In a real organization, could AI perform some of the functions of middle management? Could the low-level employees provide information to the AI, with AI deciding how to summarize this information for the CEO?
In giving directives, could the CEO use AI to bypass middle management? Could the CEO give a general directive to the AI, such as “launch a new credit card,” and have the AI turn this into a set of instructions that it either executes itself or passes along to the employees who will be involved in implementation?
Users of AI face an alignment problem. The AI might not do what you want. But the point of the Downs model is that your middle management also poses an alignment problem. If we cannot attain perfect alignment of an AI, then keep in mind that we cannot attain perfect alignment of middle management, either.
It could turn out that AI is relatively better aligned, or AI in combination with ordinary middle management is better aligned than middle management alone. In that case, then top management can benefit from incorporating AI for some middle management purposes.
On p. 190, Downs writes,
As Roberta Wohlsetter argued in her study of the Pearl Harbor attack, fragmentation of perception inevitably produces an enormous amount of “noise” in the organization’s communications networks. The officials at the bottom must be instructed to report all potentially dangerous situations immediately so the organization can have as much advanced warning as possible. Their preoccupation with their specialties and their desire to insure against the worst possible outcomes, plus other biases, all cause them to transmit signals with a degree of urgency that in most cases proves exaggerated after the fact. These overly urgent signals make it extremely difficult to tell in advance which alarms will prove warranted and which will not.

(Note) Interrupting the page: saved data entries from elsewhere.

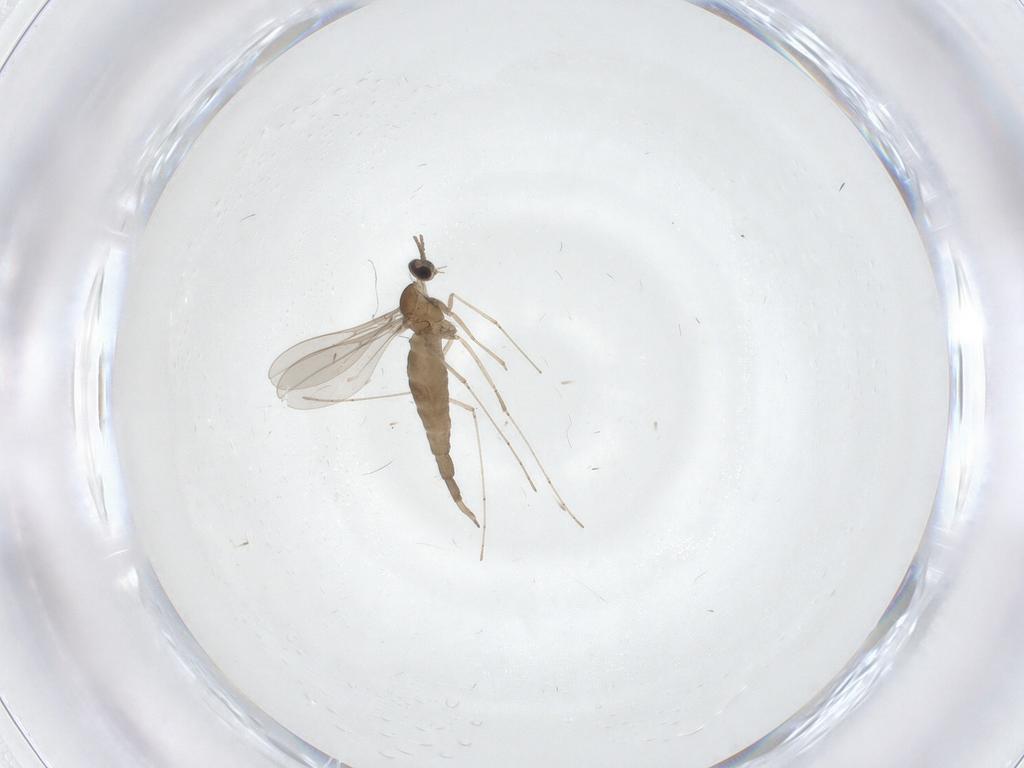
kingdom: Animalia
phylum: Arthropoda
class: Insecta
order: Diptera
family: Cecidomyiidae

Organizational hallucination is a frequent occurrence in wartime. At Gallipoli, the British commanders held mistaken ideas about the strengths and weaknesses of Turkish defenses. At Gettysburg, Confederate General Lee was misinformed about the disposition of the Union forces, in part because of flawed intelligence received from his cavalry commander.
At Gallipoli, the British general in the field ignored orders to advance quickly inland. This left his troops badly exposed on the beach. At Gettysburg, Confederate General Lee issued a soft order to General Early to take Cemetary Hill. But Early chose not to attack this important redoubt, allowing Union forces to shore up its defenses.


Following this analogy, it makes it clear that there will be a huge difference between an AI engine that is both trained and controlled by a third party and one that is trained and controlled by the organization itself.
Take your military examples and consider the implications of having all the mid-level officers be mercenaries hired from a company based in another country. Even if they're not actively trying to subvert the information flow, it's going to be distorted because it's not trained specifically for how that army's leadership wants information and how its foot soldiers best get their orders.
If I own the engine, I can do Quality Assurance, make corrections, retrain it, etc. If I let the major AI companies own the engine, then it's a black box that I need to be very careful about trusting.
This is a key point about AI. I get a lot of push back about using it in hiring. “What if it’s biased?” To which I reply, “And the people doing it now aren’t?”